I stared at that quesiton for a long time. I was in my study in Boston, where I was studying for the Ph.D. I never completed. And I had a revelation. It was, "I am Nobody. And that's what makes me free."
Okay, I'm not really nobody. I'm a daughter and a sister and an aunt and now a wife and a columnist in a Catholic weekly. But in worldly terms, I'm not a big deal. And this has its advantages. Consider the court jester. The court jester was allowed to say anything that came into his head. He was allowed to mock everyone at court, even the king. And he got away with it because, as the butts of his jokes no doubt sneered, he was Nobody.
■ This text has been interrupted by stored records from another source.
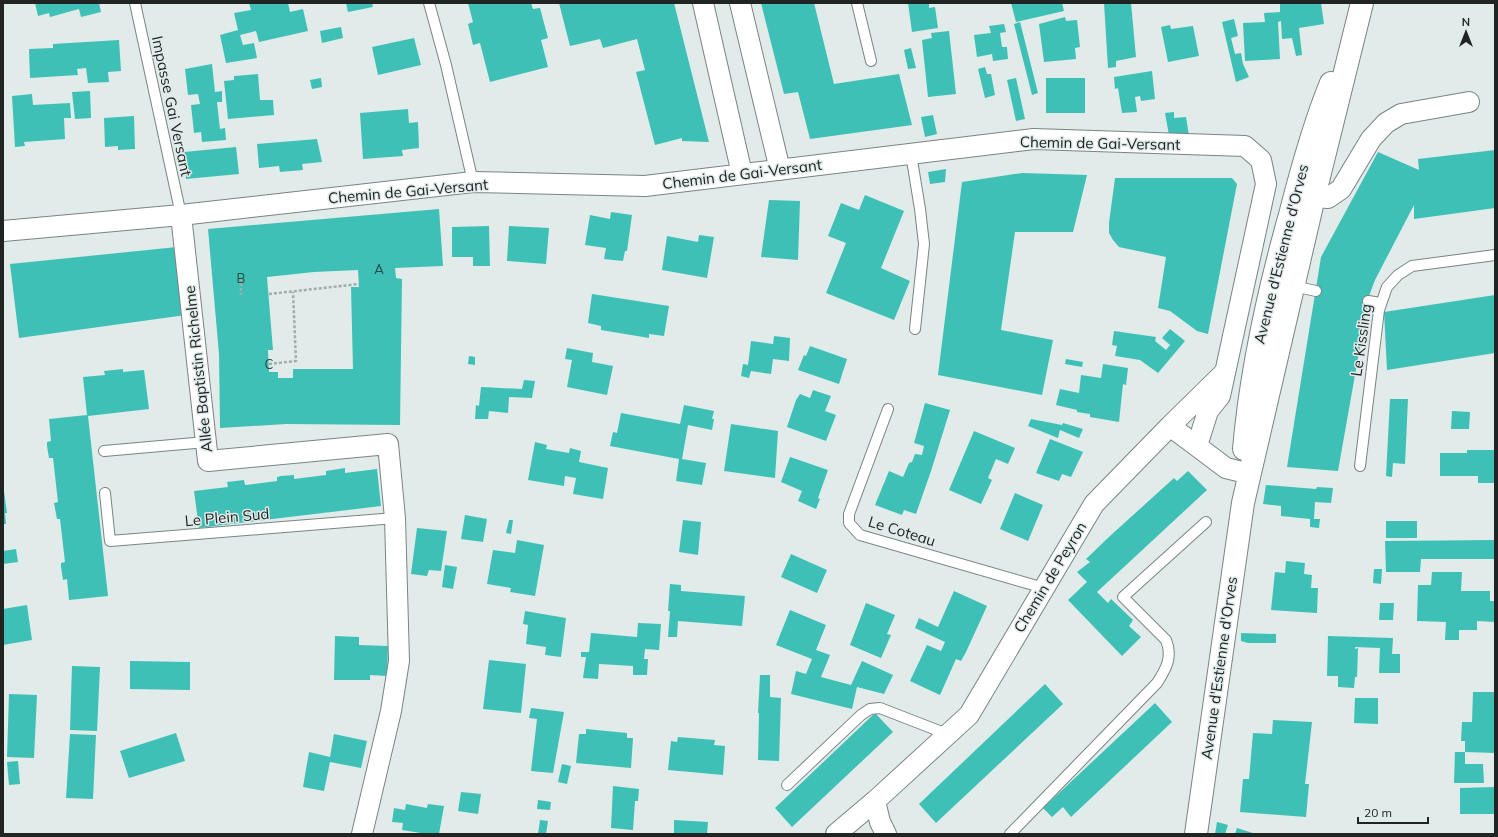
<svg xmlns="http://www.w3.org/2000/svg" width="1498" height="837" viewBox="0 0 1498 837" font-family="Mulish,sans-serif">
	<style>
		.building { fill: #3fc0b6; fill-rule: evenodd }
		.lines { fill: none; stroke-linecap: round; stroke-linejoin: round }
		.lane-casing { stroke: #7a8483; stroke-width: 12 }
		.street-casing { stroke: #7a8483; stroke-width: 22 }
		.secondary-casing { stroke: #7a8483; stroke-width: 24 }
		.path { stroke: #a3acab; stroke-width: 2.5; stroke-dasharray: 3 2; stroke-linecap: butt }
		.lane { stroke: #fff; stroke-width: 10 }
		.street { stroke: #fff; stroke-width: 20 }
		.secondary { stroke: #fff; stroke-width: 22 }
		.labels { text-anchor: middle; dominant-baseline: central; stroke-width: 3; stroke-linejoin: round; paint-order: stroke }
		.number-label { font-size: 13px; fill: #284b48 }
		.street-label { font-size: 15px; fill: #202423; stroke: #e0ebea }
	</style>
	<rect width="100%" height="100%" fill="#e0ebea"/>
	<path class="building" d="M35,3H99L101,12L81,17L79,9L50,17L49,13L38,16Z
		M249,3H288L290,12L303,9L308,31L259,42L256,31L240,35L243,45L254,43L257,58L226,63L220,35L238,30L234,13L251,10Z
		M346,3H372L373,7L348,12Z
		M468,3H531L533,9L540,8L548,38L541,40L548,67L490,82L480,43L473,45L468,24L473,22Z
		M559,3H674L709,142L682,141V138L655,145L636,72L645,70L637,39L603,48L600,39L570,46Z
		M761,3H814L834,84L899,74L912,125L810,139L798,92L784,94Z
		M908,3H929V8L935,7L938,28L912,32Z
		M1011,3H1062L1064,11L1016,22Z
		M1104,3H1131L1136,57L1116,61V67L1108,68Z
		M1280,3H1321L1324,24L1299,28L1302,55L1296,56L1292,38L1282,39L1281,21L1278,22L1280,59L1245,61L1243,23L1265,22L1264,13L1280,12Z
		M1065,17L1066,21L1077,20L1080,47L1075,48L1076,59L1044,62L1039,24Z
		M1234,19L1238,36L1231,38L1235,54L1241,53L1243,64L1249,77L1236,82L1222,22Z
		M1020,22L1038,93L1032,95L1014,24Z
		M1004,24L1006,32L1000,33L1002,47H1007L1008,59L993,61L992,54L977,57L974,35L991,33L989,26Z
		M1170,25L1171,29L1193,26L1199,56L1168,62L1161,27Z
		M341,27L343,38L322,43L320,31Z
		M949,31L956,94L928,97L922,40L932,38L931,33Z
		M414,38L421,65L378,75L372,47Z
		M119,40L121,71L108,72L109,82L88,83L86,68L77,69L78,75L30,78L29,49L53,48V44Z
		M911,48L916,68L908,69L904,50Z
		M212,64L215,92L222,91V102H217L220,129L225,128L226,140L202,142L201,132L194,133L191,105L200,104L198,94L188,95L185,69Z
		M985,67L987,74H991L995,95L985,98L978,69Z
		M1152,71L1155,99L1141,101L1140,96L1135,97L1137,112L1122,113L1118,88L1115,89L1114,77Z
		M258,74L260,100H273L274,115L228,119L224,81L234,80V76Z
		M321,78L322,87L312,89L310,80Z
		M1016,78L1025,119L1016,121L1007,80Z
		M1046,78H1085V113H1046Z
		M90,91L91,118L75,119L72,92Z
		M32,94L33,105L70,103L71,118H64L65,139L24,142L25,146L15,147L12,96Z
		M408,109L409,123L418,122L419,148L402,150L403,156L363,159L360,113Z
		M1174,112V118L1186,117L1189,136L1169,135L1165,113Z
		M933,115L937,134L925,137L921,117Z
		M134,116L135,149L118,150V146L105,147L104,118Z
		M317,139L322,162L302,164L303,170L280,172L279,166L259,168L257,144Z
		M236,147L239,174L186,179L184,152Z
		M1495,150V208L1414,219V205L1375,280L1369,296L1338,471L1287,467L1321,257L1378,152L1419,170L1418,159Z
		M946,169L945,182L930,184L928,172Z
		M1022,173L1087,175L1073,232H1015L1001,330L1053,340L1042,395L938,375L962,182Z
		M1115,178H1232L1237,184L1208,334L1197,331L1170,311L1158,308L1166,257L1119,247L1113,240L1109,233V223Z
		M865,195L904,211L881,268L910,281L894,320L826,293L846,243L828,236L841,203L859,210Z
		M769,200L800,201L798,260L761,257Z
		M439,209L443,266L395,268L396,278L402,279L400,425L287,424L220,428L219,354L208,229ZM358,270L359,287H351L353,369H293V378H278V372H269L268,350H273L267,277L314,272Z
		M611,212L632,215L627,251H625L623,261L604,259L606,248L585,245L590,215L610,219Z
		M489,226L490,266H473V257H452V227Z
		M509,226L549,228L546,264L507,261Z
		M699,235L714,237L707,278L662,270L667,236L698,242Z
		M177,247L186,315L19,338L10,264Z
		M592,294L669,306L664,336L649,334V338L601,330V326L588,323Z
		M1495,295V353L1387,370L1384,312Z
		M1170,329L1185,341L1158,373L1140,360L1115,356L1117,346L1112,345L1114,331L1156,337L1155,341L1166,350L1170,345L1162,338Z
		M774,336L790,338L789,361L773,359L771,374L751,371L749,378L741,376L743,364L748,365L751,341L773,344Z
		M810,346L847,359L839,384L798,370L804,355L806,356Z
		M567,348L593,353L592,362L613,366L607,395L567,387L572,360L565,359Z
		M469,356L475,357V365L468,364Z
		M1066,359L1083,362L1082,367L1065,364Z
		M1103,364L1128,368L1126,385L1123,384L1119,422L1090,417V414L1077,412V410L1056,405L1060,389L1079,393L1081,375L1101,378Z
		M123,369V372L144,370L149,409L88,416L108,596L69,600L67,579L63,580L61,567V563L65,562L60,519H57L54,503L58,502L53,458H49L47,446V442L51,441L49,419L87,415L83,377L105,375L104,371Z
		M524,380L535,381L532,398L509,397L508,413L489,411L488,419H475L476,405L479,406L481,387L522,389Z
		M813,390L831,396L825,411L836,415L826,441L787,427L796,400L800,394L810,398Z
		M1390,399H1408L1405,464L1393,463L1392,477L1386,476Z
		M925,403L950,410L931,471L916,514L904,510L902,515L875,505L889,471L903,477L909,463L912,462L915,454L922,455L924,446L914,443Z
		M684,405L714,411L712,419H714L712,430L688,425L682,459L706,463L702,485L676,481L679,459L610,446L613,432L617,433L621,413L680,424Z
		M1452,411L1470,412L1469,429H1451Z
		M1031,419L1062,425L1063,423L1083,429L1079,438L1060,430L1058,438L1028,426Z
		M731,424L778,431L775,478L724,471Z
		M974,431L1015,448L1008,464L996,459L988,478L992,480L981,504L949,490Z
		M1050,439L1083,452L1071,477L1062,474L1059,481L1036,473Z
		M535,442L547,445L546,449L569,453L570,448L581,451L579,462L608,468L603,499L573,494L576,478L565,476L564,486L528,480Z
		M1467,450H1495V483H1478V476H1440V453H1467Z
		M790,457L828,470L818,498L820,499L816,509L798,501L802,491L781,482Z
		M345,468V473L377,469L381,506L199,528L194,491L228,487L227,482L244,480L245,485L277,481V477L281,476L294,475V479L326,475V471Z
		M1188,471L1207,490L1097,592L1108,603L1111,599L1133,620L1129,626L1141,637L1122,656L1068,600L1087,582L1077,572L1090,562L1086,559L1110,536L1174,478L1177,481Z
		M3,484L7,513H5L6,524H3Z
		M1266,485L1316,489L1317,487L1333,488L1331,503L1315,502L1314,519H1320L1319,528L1310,527V519L1281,516V506L1263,504Z
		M1015,493L1043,505L1028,541L1000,529Z
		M465,515L487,519L483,542L461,539Z
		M509,520H513L511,534L506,533Z
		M683,520L701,522L698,555L679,552Z
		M1386,521H1417V538H1386Z
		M417,528L447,531L441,571L429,570L427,576L411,574Z
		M517,540L544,545L535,596L510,592L511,588L487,584L493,550L515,553Z
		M1495,540V559H1421L1420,572H1386L1385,541Z
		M16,549L18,562L3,564V551Z
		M791,554L827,570L817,593L781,577Z
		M1286,561L1305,563L1304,574L1312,575L1311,588H1318L1317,613L1271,610L1275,572L1285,573Z
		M445,565L457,567L453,589L442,587Z
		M1374,569H1382L1381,584L1373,583Z
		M1432,572H1462L1461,591H1490V601H1495V622L1477,621V630H1459V640H1445L1446,622L1417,621L1418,585H1431Z
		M670,584L681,585V591L745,596L742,626L678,621L677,637H668L670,611H668Z
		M954,591L987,606L966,652L961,661L956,659L940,695L910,681L927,645L941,651L945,642L915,628L919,618L938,627Z
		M866,603L895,615L887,634L891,635L881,658L850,645Z
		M1380,603H1394L1393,620H1379Z
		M27,605L32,640L3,645V609Z
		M790,610L826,625L816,650L830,655L821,677L851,685L862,661L893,675L884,694L857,687L852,709L791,694L796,671L806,674L812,659L776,645Z
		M525,611L566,618L561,657L545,655L546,647L526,644L528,625L523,624Z
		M638,623L661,624L659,650L645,649L644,659H648L647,675H633V666L599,664L598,679L583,678L586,657H581V652H589L591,633L637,637Z
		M1241,633L1276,634V643H1248L1241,641Z
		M335,636L359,637V645L388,646L387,676L370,675V680H334Z
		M1328,636L1393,638L1392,654H1400V673H1379L1380,648L1355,647V649L1358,648L1357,677H1355L1354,688L1338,687V676H1327Z
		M489,660L526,664L521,713L483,709Z
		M130,661L190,662V690L130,689Z
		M72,666L100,667L97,731L70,730Z
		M760,675H770V697L781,698L779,761L758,760L759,713H758Z
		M1045,684L1063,704L936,823L919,804Z
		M1473,692H1495L1494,722H1495V753L1465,752V741H1461L1462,722H1472Z
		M9,694L37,695L34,758L7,757Z
		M1355,698H1378V724L1354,723Z
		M1155,703L1172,722L1071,817L1063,807L1052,817L1043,808Z
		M531,708L564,712L553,773L531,771L537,719L529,718Z
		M875,713L893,732L792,827L775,808Z
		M1273,720L1312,722L1305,784H1309L1306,817L1240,812L1243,779H1249L1253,733L1272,734Z
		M586,729L627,733V738H633L631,768L576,763L579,734H586Z
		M176,733L185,761L129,778L120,751Z
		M70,734L96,735L93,799L66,798Z
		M334,734L367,741L361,768L330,762L324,791L303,787L309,752L330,757Z
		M678,737L715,740L714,745L725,746L723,775L668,770L671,741L677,742Z
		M1455,752H1465V764H1483L1484,783H1454Z
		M18,761L20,784L9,785L7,762Z
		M562,764L571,766L567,784L558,782Z
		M613,786L639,789L638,801H635L633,830L611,828Z
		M1495,787V814H1460V788Z
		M461,792L481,794L478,814L458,811Z
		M538,800L551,802L550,810L537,809Z
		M406,804L427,808L428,804L444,806L439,834H427L402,830L403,823L392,822L394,808L405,810Z
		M540,820L548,821L546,834H538Z
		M674,820L708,822L707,834H674Z
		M1217,822L1228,825L1225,834H1215Z
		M1237,828L1256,834H1235Z"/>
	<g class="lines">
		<g class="lane-casing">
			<path id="lane" d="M135,3L181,215
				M429,3L446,65L473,182
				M857,3L871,61
				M911,154L920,209L924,244L915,329
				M1293,286L1316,291
				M1368,301L1381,303
				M888,409L849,514V523L860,535L1044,588
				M104,451L206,442
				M1360,466L1379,310L1387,287L1398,275L1412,266L1495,255
				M105,493L110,541L395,518
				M787,785L861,715L870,709L880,708L947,734
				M1010,834L1157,683C1166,669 1173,657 1166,640L1123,597L1206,522"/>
		</g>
		<g class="street-casing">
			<path id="street" d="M703,3L742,174
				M740,3L780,170
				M1300,192L1314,197L1328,198L1341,189L1371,139L1386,123L1401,114L1469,102
				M181,215L208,461L388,444L395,518L399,661L391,711L362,834
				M3,231L181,215L473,182L645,186L1034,139L1245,146L1261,160L1266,184L1220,396L1208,411L1197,446
				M1170,426L1225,372
				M875,801L880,822L886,834
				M836,834L875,801L969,715L1094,504L1170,426L1226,468L1250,474"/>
		</g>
		<g class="secondary-casing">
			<path id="secondary" d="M1244,449C1251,368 1269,289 1291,211C1302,168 1314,124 1331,83
				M1196,834L1243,503L1314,197L1362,3"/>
		</g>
		<path class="path" d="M241,278V295
			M269,294L359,284
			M269,364L296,361L293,292"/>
		<use href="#lane" class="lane"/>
		<use href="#street" class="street"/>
		<use href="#secondary" class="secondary"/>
	</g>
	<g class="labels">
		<g class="number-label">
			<text x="379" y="269">A</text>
			<text x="241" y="278">B</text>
			<text x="269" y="364">C</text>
		</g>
		<g class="street-label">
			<text transform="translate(172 106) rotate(78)">Impasse Gai Versant</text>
			<text transform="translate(1100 143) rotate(1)">Chemin de Gai-Versant</text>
			<text transform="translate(742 174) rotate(-7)">Chemin de Gai-Versant</text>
			<text transform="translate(408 191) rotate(-5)">Chemin de Gai-Versant</text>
			<text transform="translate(1281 254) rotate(-76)">Avenue d'Estienne d'Orves</text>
			<text transform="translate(1361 340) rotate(-82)">Le Kissling</text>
			<text transform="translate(198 369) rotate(-96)">Allée Baptistin Richelme</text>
			<text transform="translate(227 517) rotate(-5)">Le Plein Sud</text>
			<text transform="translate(902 531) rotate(17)">Le Coteau</text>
			<text transform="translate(1050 577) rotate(-59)">Chemin de Peyron</text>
			<text transform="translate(1219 668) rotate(-82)">Avenue d'Estienne d'Orves</text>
		</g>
	</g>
	<rect width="1498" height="837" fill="none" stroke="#202423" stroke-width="8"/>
	<g transform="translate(1466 32)" stroke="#e0ebea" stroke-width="3" paint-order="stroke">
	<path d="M0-3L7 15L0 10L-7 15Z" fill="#202423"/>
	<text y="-6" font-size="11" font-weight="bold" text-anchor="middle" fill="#202423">N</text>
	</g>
	<path d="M1358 817v6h70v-6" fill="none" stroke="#202423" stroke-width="2"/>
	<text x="1364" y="817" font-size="12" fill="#202423" stroke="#e0ebea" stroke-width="3" paint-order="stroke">20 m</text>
</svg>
Meanwhile, the interplay between being important and unimportant is fascinating. It's the great paradox of Christian life: Jesus died for me, and yet I'm just a tiny speck of the universe. It is when I forget that I am a tiny speck that I am tempted to make angry remarks to critics, as did the lady above, and show myself to be, despite all my honours and blah-blah, to be so incredibly vulnerable.
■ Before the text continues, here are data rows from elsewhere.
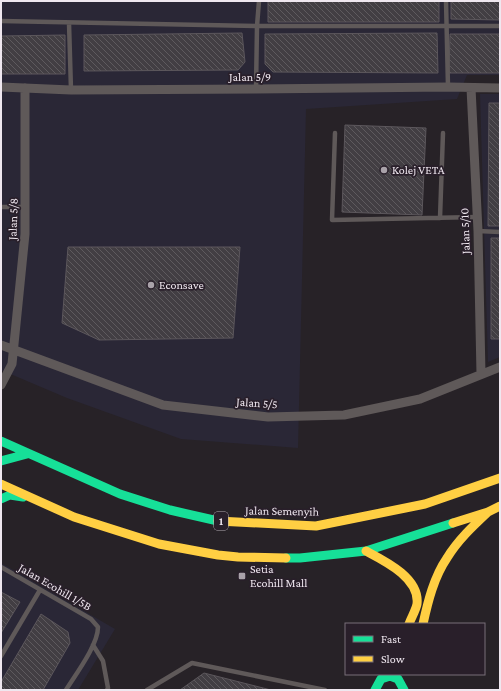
<svg xmlns="http://www.w3.org/2000/svg" width="501" height="691" viewBox="0 0 501 691" font-family="'Crimson Pro',serif">
<style>
.commercial{fill:#2a2736}
.building{fill:url(#building-back-hatch);stroke:#5c575c}
.lines{fill:none;stroke-linecap:round;stroke-linejoin:round}
.lane{stroke:#5f5959;stroke-width:4.5}
.street{stroke:#5f5959;stroke-width:9}
.fast{stroke:#16e098;stroke-width:9}
.slow{stroke:#ffcf43;stroke-width:9}
.poi-dot{fill:#a9a2a9;stroke:#291f2a;stroke-width:1.5}
.labels{text-anchor:middle;dominant-baseline:central;stroke-width:3.5;stroke-linejoin:round;paint-order:stroke}
.shield{fill:#291f2a;stroke:#b4abb4;stroke-width:1}
.shield-label{font-size:11px;font-weight:bold;fill:#efe7ef}
.street-label{font-size:12px;fill:#efe7ef;stroke:#291f2a}
.poi-label{font-size:12px;fill:#efe7ef;stroke:#291f2a;text-anchor:start}
</style>
<defs>
<pattern id="building-back-hatch" width="6" height="6" patternUnits="userSpaceOnUse"><rect width="6" height="6" fill="#423e43"/><path d="M-1 5l2 2M0 0l6 6M5-1l2 2" fill="none" stroke="#5e5a5e"/></pattern>
</defs>
<rect width="100%" height="100%" fill="#272227"/>
<path class="commercial" d="M1 1H500V75H467L457 99 306 109 298 448 181 439 67 398 1 370Z
M480 94H500V357L488 362Z
M1 563 115 629 78 690H1Z"/>
<path class="building" d="M268 1H439V22H268Z
M451 1H500V20L451 19Z
M242 33 245 62 238 70 84 71V35Z
M437 33 438 73 273 72 265 64V34Z
M450 34H500V73H449Z
M65 35V74H1V36Z
M489 103H500V226H488Z
M345 125 426 128 422 215 342 212Z
M491 238H500V339H491Z
M68 247H240L233 338 99 340 62 323Z
M1 592 20 602 1 633Z
M41 614 68 632 70 643 43 690H1V682Z
M204 673 271 690H180Z"/>
<g class="lines">
<path class="lane" d="M446 1 448 87
M1 21 257 26H500
M69 23 71 90
M256 89 257 26 259 1
M335 133 332 220 477 217
M1 207H25
M440 218 443 133
M478 231 500 232
M1 567 91 619 98 627C98 645 76 674 66 690
M93 645 103 661 108 688 107 690
M1 656 40 590
M147 690 192 663 325 690"/>
<path class="street" d="M1 87 71 90 256 89 448 87 500 88
M471 88 478 231 481 374
M1 345 163 405 268 417 344 415 420 399 500 367
M1 385 12 364 25 234V88"/>
<path class="fast" d="M1 441 120 494 170 510 218 521
M1 461 27 454
M1 499 10 495 23 497
M286 558H300L366 551 453 523
M375 690 381 679 390 676 398 679 404 690"/>
<path class="slow" d="M1 484 74 517 159 544 218 555 238 557 286 558
M218 521 316 526 425 504 500 478
M453 523 488 512 500 506
M366 551C385 561 420 578 417 604 416 610 411 618 409 624
M423 624C428 601 434 577 447 558 458 540 473 526 488 512"/>
</g>
<g class="poi-dot">
<circle cx="384" cy="170" r="4"/>
<circle cx="151" cy="285" r="4"/>
<rect x="238" y="572" width="8" height="8" rx="2"/>
</g>
<g class="labels">
<rect class="shield" x="214" y="512" width="14" height="18" rx="3"/>
<g class="shield-label">
<text x="221" y="521">1</text>
</g>
<g class="street-label">
<text x="250" y="77">Jalan 5/9</text>
<text transform="translate(13 219) rotate(-88)">Jalan 5/8</text>
<text transform="translate(465 231) rotate(-92)">Jalan 5/10</text>
<text transform="translate(257 403) rotate(4)">Jalan 5/5</text>
<text transform="translate(282 511) rotate(1)">Jalan Semenyih</text>
<text transform="translate(55 587) rotate(30)">Jalan Ecohill 1/5B</text>
</g>
<g class="poi-label">
<text x="392" y="170">Kolej VETA</text>
<text x="159" y="285">Econsave</text>
<text x="250" y="569">Setia<tspan x="250" dy="14">Ecohill Mall</tspan></text>
</g>
</g>
<rect width="501" height="691" fill="none" stroke="#efe7ef" stroke-width="4"/>
<rect x="345" y="623" width="140" height="52" fill="#291f2a" stroke="#786f79"/>
<rect x="353" y="636" width="20" height="6" fill="#16e098" stroke="#786f79"/>
<text x="381" y="643" font-size="12" fill="#efe7ef">Fast</text>
<rect x="353" y="656" width="20" height="6" fill="#ffcf43" stroke="#786f79"/>
<text x="381" y="663" font-size="12" fill="#efe7ef">Slow</text>
</svg>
Jesus said that the last will be first. And "Americans love the underdog," says Bill Murray's character in Stripes. He demands of his fellow soldiers which of them cried when Old Yeller got shot. They admit that they all cried when Old Yeller got shot.
Ordinary, non-consecrated, non-partnered Singles are the underdogs of Church and society. No big ceremony, no cake, no happy anniversary for you. But you're also the starting point for most classic stories and films. There's a reason why fairy stories sum up married life with "and they lived happily ever after." It's because the story is over. The conflict is resolved. The heroes are no longer interesting. Singles, marching through life without spouses, are interesting. Your adventure stories continue.
Meanwhile, this is what the Catechism of the Catholic Church has to say about Singles. It's not saying this about Consecrated Virgins or Nuns or Monks or any other vocationally-privileged types with anniversaries. It's saying this about you:
1658. We must remember the great number of single persons, who, because of the particular circumstances in which they have to live--often not of their choosing--are especially close to Jesus' heart and therefore deserve the special affection and solicitude of the Church, especially of pastors. Many remain without a human family, often due to conditions of poverty. Some live their situation in the spirit of the Beatitudes, serving God and neighbour in exemplary fashion. The doors of homes, the 'domestic churches', and of the great family which is the Church must be open to all of them. "No one is without a family in this world: the Church is a home and family for everyone, especially those who 'labour and are heavy laden'." (Quote from Familiarus consortio; bolding mine.)
What I really love about this passage is that it points to the fact that people have "particular circumstances in which they have to live" (e.g. homosexuality, lookism, a society in which many men have been killed by war, mental illness, alcoholism, bitterness) and that these circumstances are "often not of their choosing". It says, Yes, there are Single people, Jesus loves them in an extra-special way, and they deserve special affection and care from the Church.
Especially close to Jesus' heart: that's who you are.